Species of flowering plant

Boronia scabra, commonly known as rough boronia, is a plant in the citrus family, Rutaceae and is endemic to the south-west of Western Australia. It is an open shrub with simple, often clustered, oblong to elliptic leaves, and pink, mostly four-petalled flowers.

==Description==
Boronia scabra is a shrub that grows to a height of about 60 cm and has branchlets with soft hairs. Its leaves are narrow oblong to elliptic with the edges curved downwards, 5-12 mm long and often clustered. The flowers are arranged in small groups on the ends of the branches, each flower on a pedicel 2-20 mm long. The flowers have four or sometimes five triangular to egg-shaped sepals 2-6 mm long. There is a similar number of pink, egg-shaped petals 5-8 mm long. The stamens are swollen at the tip with a small white tip on the anther. The stigma is minute. Flowering occurs from July to December.

==Taxonomy and naming==
Boronia scabra was first formally described in 1839 by John Lindley and the description was published in A Sketch of the Vegetation of the Swan River Colony. The specific epithet (scabra) is a Latin word meaning "rough", "scurfy" or "scabby".

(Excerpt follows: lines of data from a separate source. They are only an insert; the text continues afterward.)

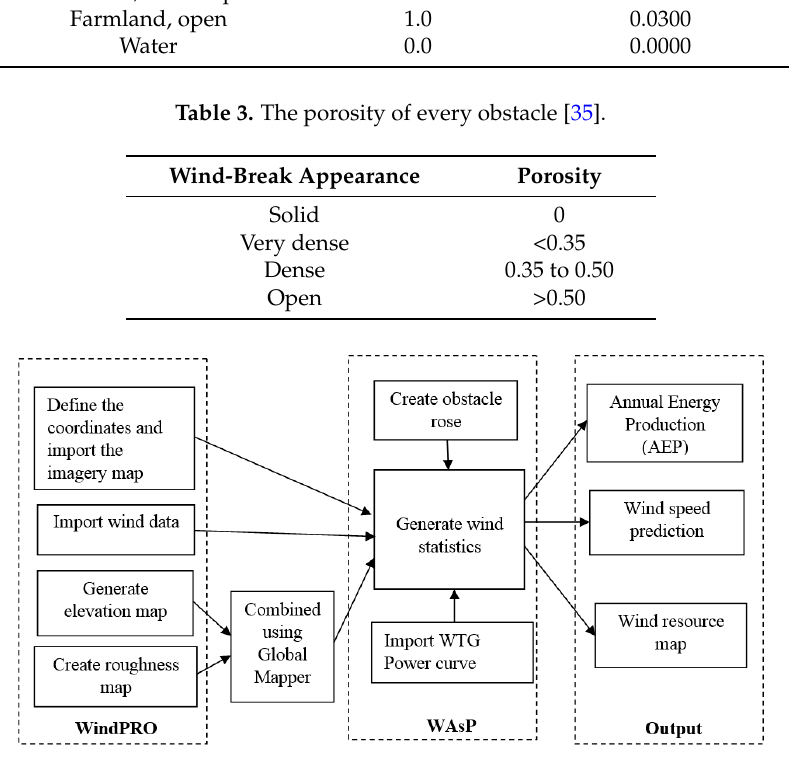
Table 2. The values of roughness class and length [35].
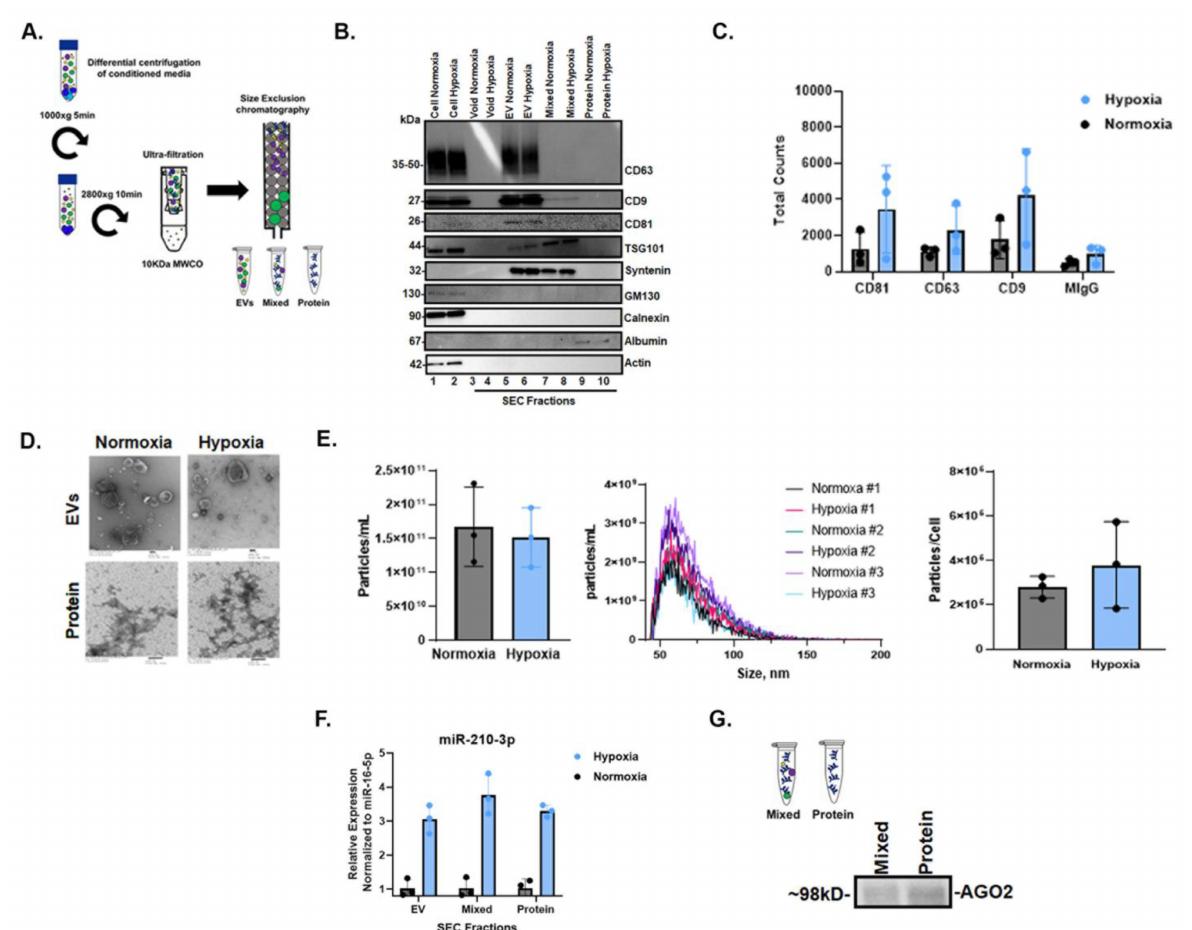
Figure 4. Characterization of cellular and extracellular fractions and AGO2 detection in hypoxic SW1736 culture. ( A ). Workflow diagram schematic of EV and protein separation from SW1736 cell culture media (CCM) by differential centrifugation and size-exclusion chromatography (SEC). Three independent experiments were performed. ( B ). Western blot analysis of tetraspanin CD63 and CD81 expression in SW1736 cell lysates and enrichment in hypoxic and normoxic SEC fractions after 72 h. ( C ). SP-IRIS detection of tetraspanins CD81, CD63 and CD9 in hypoxic and normoxic EV-enriched SEC fractions after 72 h. ( D ). Transmission electron micrograph (EM) of hypoxic and normoxic EV and protein SEC fractions after 72 h. ( E ). The SEC EV fraction particle counts per cell from normoxia and hypoxia. Data points represent three independent experiments by nano-flow cytometry. ( F ). miR-210-3p SEC pooled EV, mixed and protein qPCR analysis after 72 h hypoxia or normoxia, derived from 100 mLs of culture media. Data points represent three independent experiments. ( G ). AGO2 detection in SEC mixed and protein fractions by immunoprecipitation followed by Western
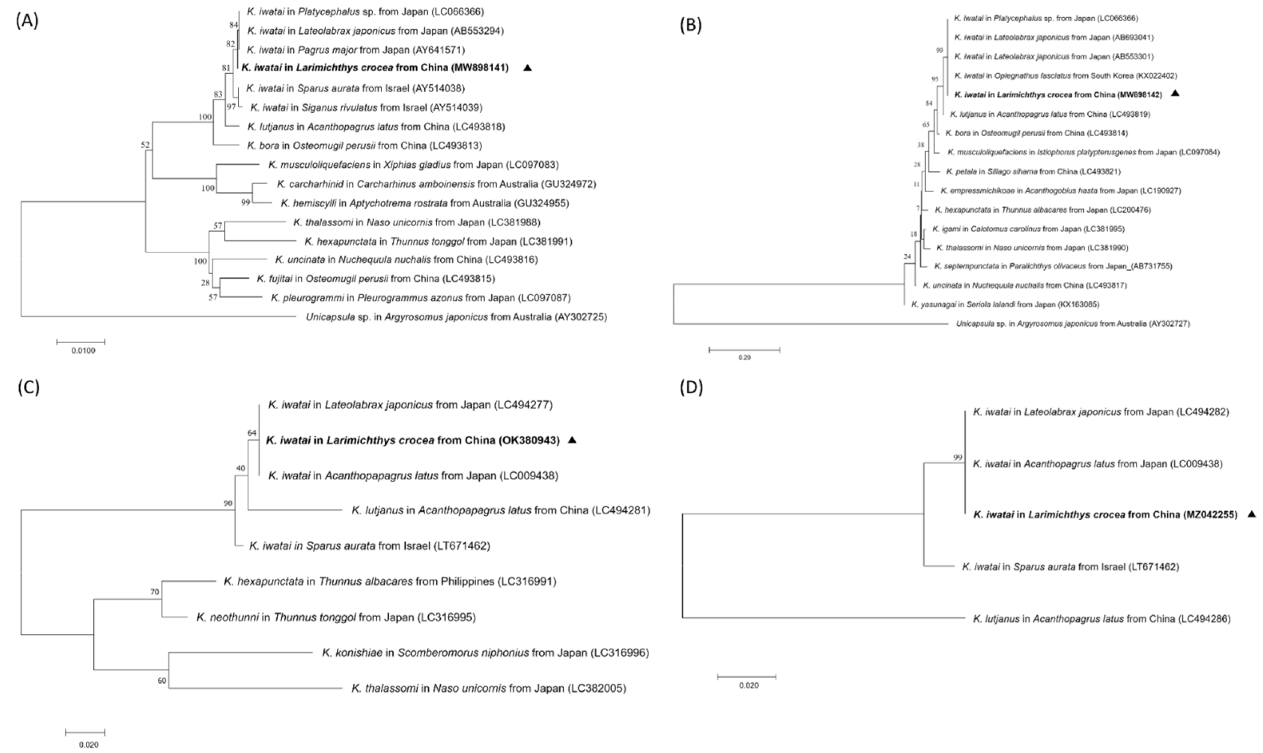
Figure 6. Phylogenetic trees of Kudoa . ( A ) Neighbor-joining (NJ) phylogenetic trees based on the SSU sequence dataset. ( B ) Neighbor-joining phylogenetic trees based on the LSU sequence dataset.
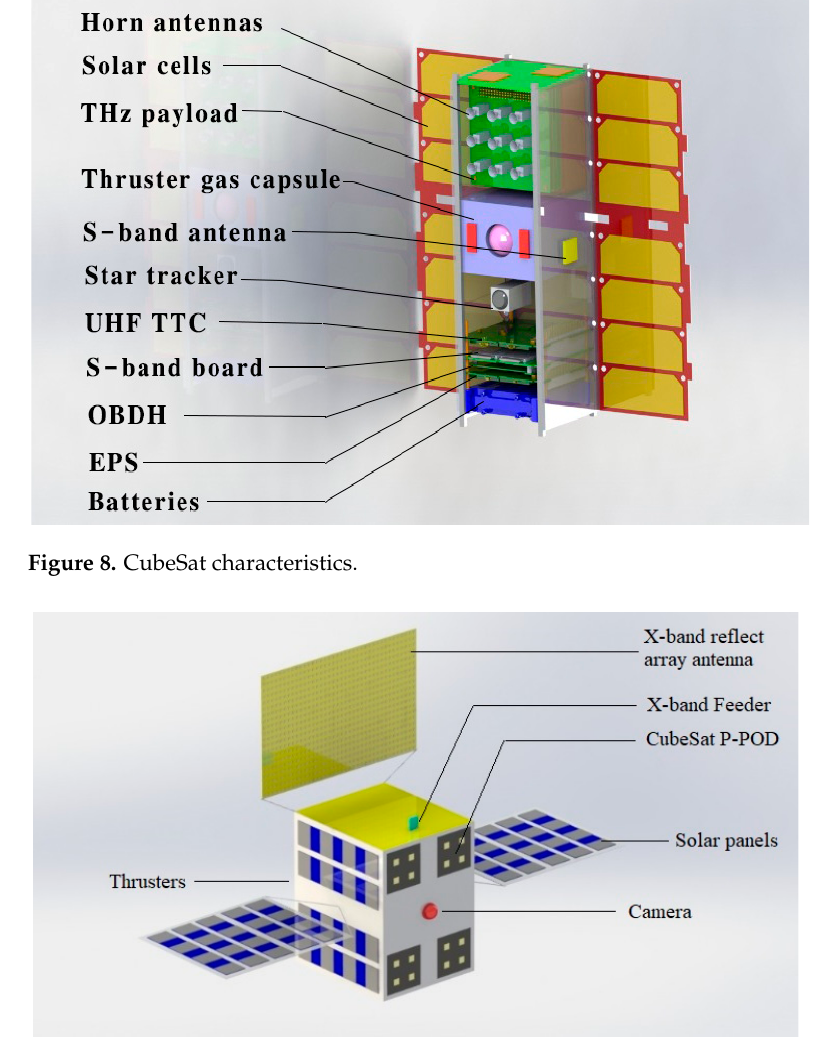
Figure 9. LOCI Microsatellite characteristics.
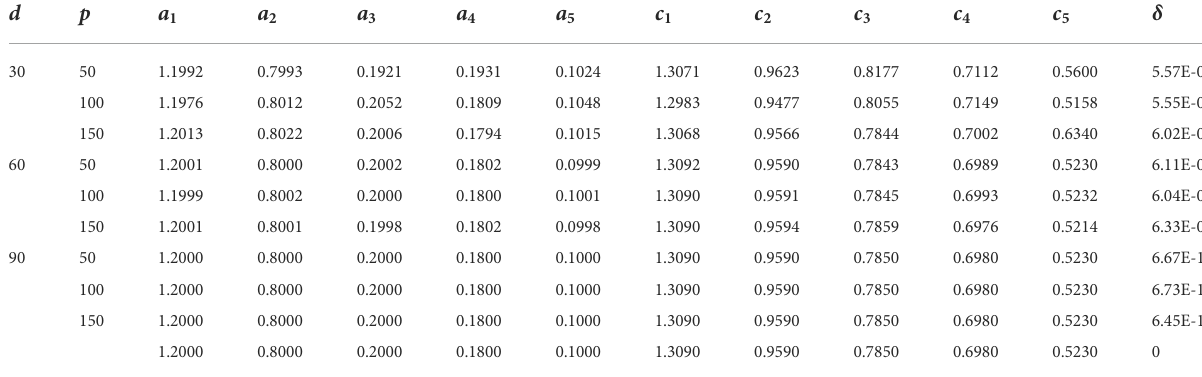
TABLE 8 Results of parameter estimates of Example 2 for G =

In 1998, Paul Wilson described three subspecies that are accepted by the Australian Plant Census:
- Boronia scabra subsp. attenuata Paul G.Wilson has flowers that sometimes have five sepals and petals;
- Boronia scabra subsp. condensata Paul G.Wilson has rough stamen filaments;
- Boronia scabra Lindl. scabra has smooth stamen filaments.

== Distribution and habitat==
Subspecies attenuata grows among granite rocks at Cape Le Grande and on the nearby Recherche Archipelago, subspecies condensata grows near Badgingarra, often in gravel, and subspecies scabra grows in a variety of habitats including jarrah forest and kwongan between Geraldton, Gingin, Woodanilling, the Stirling Range and Cape Arid National Park.

==Conservation==
Subspecies scabra is classified as "not threatened" by the Western Australian Government Department of Parks and Wildlife but subspecies attenuata is classified as "Priority Three", meaning that it is poorly known and known from only a few locations but is not under imminent threat, and subspecies condensata is classified as "Priority Two" meaning that it is poorly known and from only one or a few locations.